The successful treatment of xerostomia is difficult to achieve and often unsatisfactory. This involves finding any correctable cause and removing it if possible, but in many cases it is not possible to correct the xerostomia itself, and treatment is symptomatic, and also focuses on preventing tooth decay through improving oral hygiene. Where the symptom is caused by hyposalivation secondary to underlying chronic disease, xerostomia can be considered permanent or even progressive. The management of salivary gland dysfunction may involve the use of saliva substitutes and/or saliva stimulants:
Saliva substitutes can improve xerostomia, but tend not to improve the other problems associated with salivary gland dysfunction. Parasympathomimitic drugs such as pilocarpine may improve xerostomia symptoms and other problems associated with salivary gland dysfunction, but the evidence for treatment of radiation-induced xerostomia is limited. Both stimulants and substitutes relieve symptoms to some extent. Salivary stimulants are probably only useful in people with some remaining detectable salivary function. A systematic review compromising of 36 randomised controlled trials for the treatment of dry mouth found that there was no strong evidence to suggest that a specific topical therapy is effective.
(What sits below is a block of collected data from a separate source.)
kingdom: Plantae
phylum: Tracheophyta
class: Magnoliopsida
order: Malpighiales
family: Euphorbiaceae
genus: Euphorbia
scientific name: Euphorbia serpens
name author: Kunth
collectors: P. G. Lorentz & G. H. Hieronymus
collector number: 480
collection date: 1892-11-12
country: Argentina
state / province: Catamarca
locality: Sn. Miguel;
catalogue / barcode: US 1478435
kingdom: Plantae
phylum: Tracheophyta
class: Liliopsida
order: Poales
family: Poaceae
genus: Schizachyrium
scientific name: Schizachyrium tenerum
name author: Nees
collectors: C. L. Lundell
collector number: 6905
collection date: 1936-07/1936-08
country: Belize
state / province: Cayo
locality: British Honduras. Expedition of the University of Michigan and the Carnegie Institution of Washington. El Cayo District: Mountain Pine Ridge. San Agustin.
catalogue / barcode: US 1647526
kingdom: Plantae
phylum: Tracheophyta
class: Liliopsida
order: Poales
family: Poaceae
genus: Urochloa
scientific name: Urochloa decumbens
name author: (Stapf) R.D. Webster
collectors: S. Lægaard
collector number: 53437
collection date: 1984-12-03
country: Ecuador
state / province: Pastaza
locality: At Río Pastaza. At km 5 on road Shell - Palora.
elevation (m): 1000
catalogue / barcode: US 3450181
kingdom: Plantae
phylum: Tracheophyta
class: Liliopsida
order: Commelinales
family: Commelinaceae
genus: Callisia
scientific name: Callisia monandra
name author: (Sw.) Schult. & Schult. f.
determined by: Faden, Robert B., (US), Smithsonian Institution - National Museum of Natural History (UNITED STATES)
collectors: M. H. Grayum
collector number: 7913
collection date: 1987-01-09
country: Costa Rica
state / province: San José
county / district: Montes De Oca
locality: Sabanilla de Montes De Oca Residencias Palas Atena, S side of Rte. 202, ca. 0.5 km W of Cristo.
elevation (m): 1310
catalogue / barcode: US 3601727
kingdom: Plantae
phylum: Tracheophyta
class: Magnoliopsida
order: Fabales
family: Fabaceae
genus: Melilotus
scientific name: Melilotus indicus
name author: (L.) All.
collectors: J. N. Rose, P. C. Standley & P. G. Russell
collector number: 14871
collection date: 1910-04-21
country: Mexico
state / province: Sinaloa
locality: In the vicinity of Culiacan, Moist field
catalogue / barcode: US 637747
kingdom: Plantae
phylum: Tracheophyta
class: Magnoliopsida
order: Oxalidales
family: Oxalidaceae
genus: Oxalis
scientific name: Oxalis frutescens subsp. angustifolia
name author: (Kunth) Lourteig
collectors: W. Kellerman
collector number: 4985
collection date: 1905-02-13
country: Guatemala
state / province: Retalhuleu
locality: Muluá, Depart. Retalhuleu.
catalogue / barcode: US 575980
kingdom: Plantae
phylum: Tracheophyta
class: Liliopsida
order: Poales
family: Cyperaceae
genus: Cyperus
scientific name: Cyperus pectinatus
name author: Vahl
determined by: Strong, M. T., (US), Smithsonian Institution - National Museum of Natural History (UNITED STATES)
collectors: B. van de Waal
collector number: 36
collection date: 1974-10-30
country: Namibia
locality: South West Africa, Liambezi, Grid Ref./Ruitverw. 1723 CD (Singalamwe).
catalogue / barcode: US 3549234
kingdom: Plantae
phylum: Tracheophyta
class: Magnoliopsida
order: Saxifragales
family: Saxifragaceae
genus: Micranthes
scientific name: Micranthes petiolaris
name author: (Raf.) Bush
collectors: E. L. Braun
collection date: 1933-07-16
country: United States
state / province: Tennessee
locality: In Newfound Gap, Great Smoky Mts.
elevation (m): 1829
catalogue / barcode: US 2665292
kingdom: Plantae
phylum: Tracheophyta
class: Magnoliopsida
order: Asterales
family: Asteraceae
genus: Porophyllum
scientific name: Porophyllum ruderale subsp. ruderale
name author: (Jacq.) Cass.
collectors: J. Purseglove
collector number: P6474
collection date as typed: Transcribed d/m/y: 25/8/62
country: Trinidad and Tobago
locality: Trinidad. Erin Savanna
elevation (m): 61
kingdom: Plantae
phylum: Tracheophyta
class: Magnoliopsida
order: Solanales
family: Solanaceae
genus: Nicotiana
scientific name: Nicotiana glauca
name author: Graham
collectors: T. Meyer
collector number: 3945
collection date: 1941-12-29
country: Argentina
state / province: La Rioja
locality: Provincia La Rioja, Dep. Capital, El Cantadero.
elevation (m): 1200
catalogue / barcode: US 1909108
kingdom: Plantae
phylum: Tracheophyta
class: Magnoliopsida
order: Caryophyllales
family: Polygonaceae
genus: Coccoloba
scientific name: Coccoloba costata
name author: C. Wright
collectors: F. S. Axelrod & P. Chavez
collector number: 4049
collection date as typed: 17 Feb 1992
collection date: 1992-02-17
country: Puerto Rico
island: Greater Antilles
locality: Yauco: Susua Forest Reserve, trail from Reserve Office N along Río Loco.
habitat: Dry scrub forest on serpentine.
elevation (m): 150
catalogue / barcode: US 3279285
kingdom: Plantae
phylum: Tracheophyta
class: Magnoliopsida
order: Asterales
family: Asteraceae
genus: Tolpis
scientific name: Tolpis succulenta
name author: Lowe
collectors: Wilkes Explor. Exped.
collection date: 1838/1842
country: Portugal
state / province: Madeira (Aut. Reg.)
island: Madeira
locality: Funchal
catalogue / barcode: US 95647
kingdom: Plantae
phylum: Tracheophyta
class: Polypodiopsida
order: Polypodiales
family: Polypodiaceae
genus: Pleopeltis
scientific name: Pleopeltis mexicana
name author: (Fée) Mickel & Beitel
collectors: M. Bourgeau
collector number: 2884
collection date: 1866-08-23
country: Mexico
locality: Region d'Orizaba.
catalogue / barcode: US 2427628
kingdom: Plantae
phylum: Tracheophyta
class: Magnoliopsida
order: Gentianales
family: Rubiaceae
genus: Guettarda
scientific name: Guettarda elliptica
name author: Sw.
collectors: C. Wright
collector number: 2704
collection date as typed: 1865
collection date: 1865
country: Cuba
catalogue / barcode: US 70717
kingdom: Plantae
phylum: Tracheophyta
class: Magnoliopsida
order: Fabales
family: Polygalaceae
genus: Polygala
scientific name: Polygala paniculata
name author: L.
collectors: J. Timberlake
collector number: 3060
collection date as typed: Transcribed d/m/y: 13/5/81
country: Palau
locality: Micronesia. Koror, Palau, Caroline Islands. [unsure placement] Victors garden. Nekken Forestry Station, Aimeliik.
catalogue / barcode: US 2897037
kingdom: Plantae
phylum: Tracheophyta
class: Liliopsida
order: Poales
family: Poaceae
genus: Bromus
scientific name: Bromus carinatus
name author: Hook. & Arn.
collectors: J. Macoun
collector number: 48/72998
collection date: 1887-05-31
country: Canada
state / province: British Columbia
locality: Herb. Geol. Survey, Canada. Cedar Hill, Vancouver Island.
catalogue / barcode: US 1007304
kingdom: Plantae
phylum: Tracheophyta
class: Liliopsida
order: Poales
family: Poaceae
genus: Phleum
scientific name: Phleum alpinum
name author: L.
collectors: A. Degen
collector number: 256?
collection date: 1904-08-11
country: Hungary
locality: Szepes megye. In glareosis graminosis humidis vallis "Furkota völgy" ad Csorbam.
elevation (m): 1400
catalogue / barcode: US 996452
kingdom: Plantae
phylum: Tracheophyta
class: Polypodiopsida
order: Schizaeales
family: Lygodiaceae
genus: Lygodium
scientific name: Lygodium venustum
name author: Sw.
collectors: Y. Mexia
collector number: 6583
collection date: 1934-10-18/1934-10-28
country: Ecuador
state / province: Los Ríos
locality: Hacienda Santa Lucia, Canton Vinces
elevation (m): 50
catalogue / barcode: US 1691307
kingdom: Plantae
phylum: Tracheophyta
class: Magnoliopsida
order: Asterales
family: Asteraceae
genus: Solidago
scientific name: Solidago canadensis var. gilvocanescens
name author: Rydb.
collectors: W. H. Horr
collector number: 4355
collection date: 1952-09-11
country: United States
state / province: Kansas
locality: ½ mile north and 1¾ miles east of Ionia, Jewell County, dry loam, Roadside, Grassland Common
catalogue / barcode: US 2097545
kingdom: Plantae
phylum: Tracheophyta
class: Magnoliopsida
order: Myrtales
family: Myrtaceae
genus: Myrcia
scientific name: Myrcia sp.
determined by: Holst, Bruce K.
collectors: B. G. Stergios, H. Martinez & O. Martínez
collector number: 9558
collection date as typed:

This review also states that topical therapies can be expected to provide only short-term effects, which are reversible. The review reported limited evidence that oxygenated glycerol triester spray was more effective than electrolyte sprays. Sugar free chewing gum increases saliva production but there is no strong evidence that it improves symptoms. Plus, there is no clear evidence to suggest whether chewing gum is more or less effective as a treatment. There is a suggestion that intraoral devices and integrated mouthcare systems may be effective in reducing symptoms, but there was a lack of strong evidence. A systematic review of the management of radiotherapy-induced xerostomia with parasympathomimetic drugs found that there was limited evidence to support the use of pilocarpine in the treatment of radiation-induced salivary gland dysfunction. It was suggested that, barring any contraindications, a trial of the drug be offered in the above group. Improvements can take up to twelve weeks. However, pilocarpine is not always successful in improving xerostomia symptoms. The review also concluded that there was little evidence to support the use of other parasympathomimetics in this group. Another systematic review showed, that there is some low-quality evidence to suggest that amifostine prevents the feeling of dry mouth or reduce the risk of moderate to severe xerostomia in people receiving radiotherapy to the head and neck in the short- to medium-term. But, it is less clear whether or not this effect is sustained to 12 months postradiotherapy.
A 2013 review looking at non-pharmacological interventions reported a lack of evidence to support the effects of electrostimulation devices, or acupuncture, on symptoms of dry mouth.

Epidemiology

Xerostomia is a very common symptom. A conservative estimate of prevalence is about 20% in the general population, with increased prevalences in females and the elderly. Estimates of the prevalence of persistent dry mouth vary between 10 and 50%.

History

Xerostomia has been used as a test to detect lies, which relied on emotional inhibition of salivary secretions to indicate possible incrimination.